Do ponto de vista do setor, a GMX prioriza a eficiência do mercado nativo de criptomoedas, enquanto a Levare enfatiza a convergência das finanças tradicionais e das finanças on-chain. Estes dois modelos refletem diferentes explorações dos mercados de derivados descentralizados em direção à especialização e à abrangência.
A principal diferença reside na gama de ativos suportados e na arquitetura de liquidez. A GMX serve principalmente o mercado de criptomoedas, enquanto a Levare tem como alvo um mercado multi-ativos que inclui criptomoedas, forex, metais preciosos, produtos de base e índices, e utiliza um modelo de liquidez unificado.
Sim. Tanto a Levare como a GMX são protocolos descentralizados de futuros perpétuos que permitem aos utilizadores abrir posições long ou short com alavancagem e liquidar negociações através de pools de liquidez.

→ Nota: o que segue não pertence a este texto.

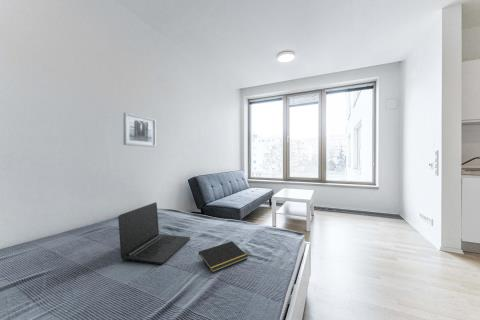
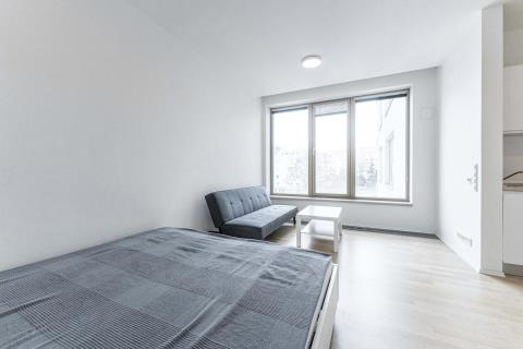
- notepad [197,240,249,273]
- laptop [117,201,191,265]
- wall art [122,111,157,148]
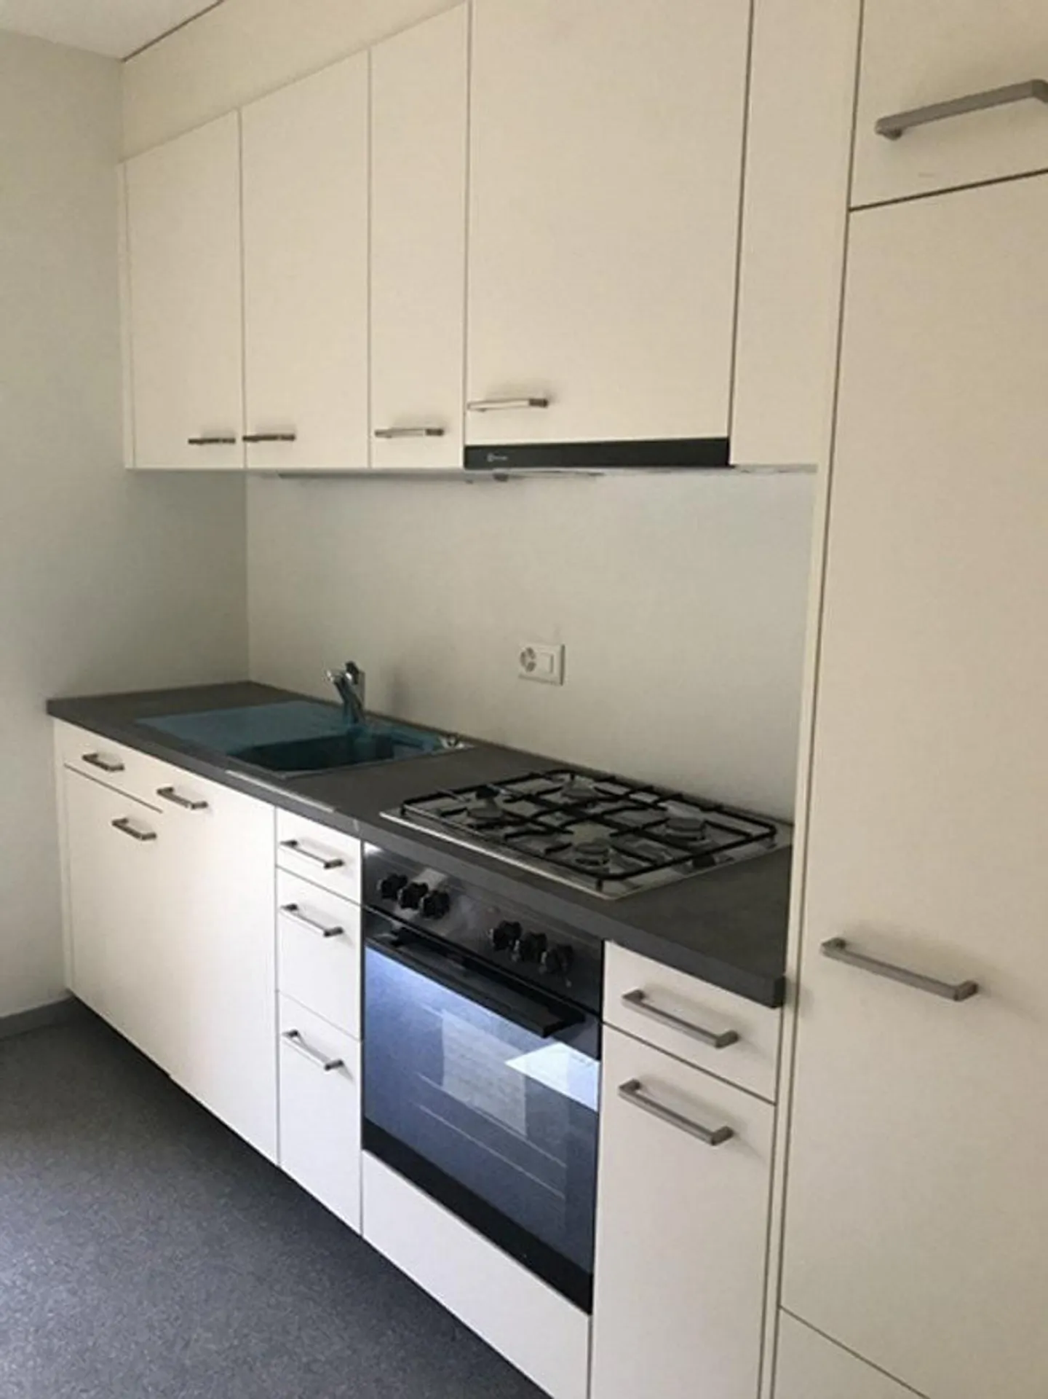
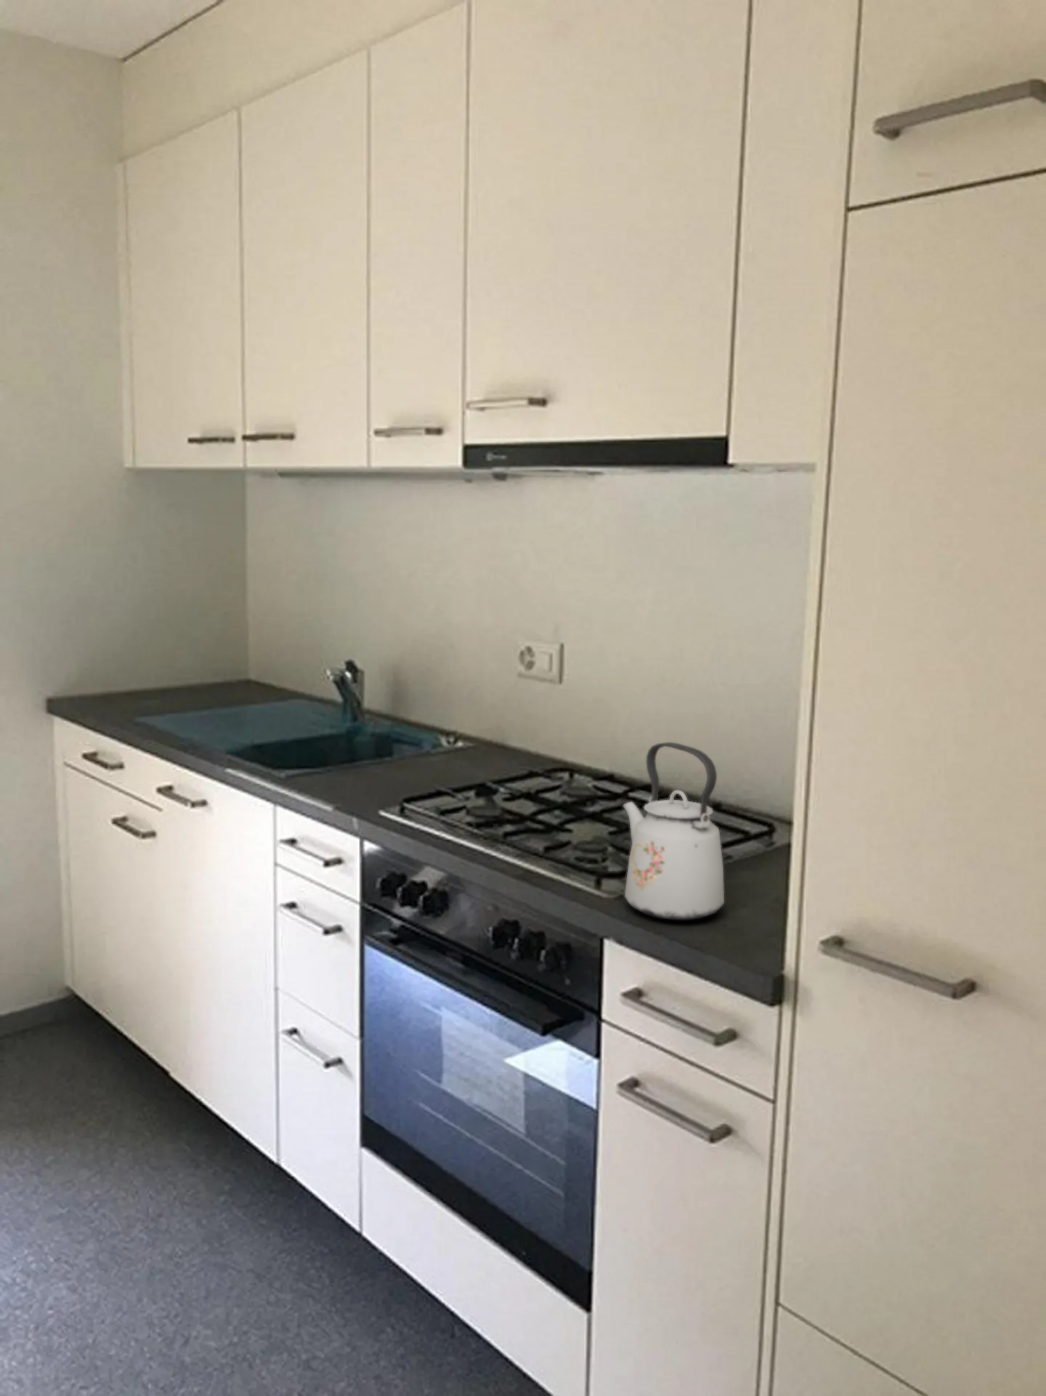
+ kettle [622,742,725,920]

O GLP é o mecanismo de pool de liquidez da GMX, que serve principalmente ativos de criptomoedas. O Vault de Liquidez da Levare utiliza um design de liquidez partilhado, visando suportar múltiplas classes de ativos e várias redes blockchain sob um sistema unificado.
Do ponto de vista do design, a Levare tem como alvo uma vasta gama de mercados, incluindo criptomoedas, forex, metais preciosos, produtos de base e índices, tornando-se mais adequada para negociação multi-ativos. A GMX, por outro lado, está focada principalmente em derivados de criptomoedas.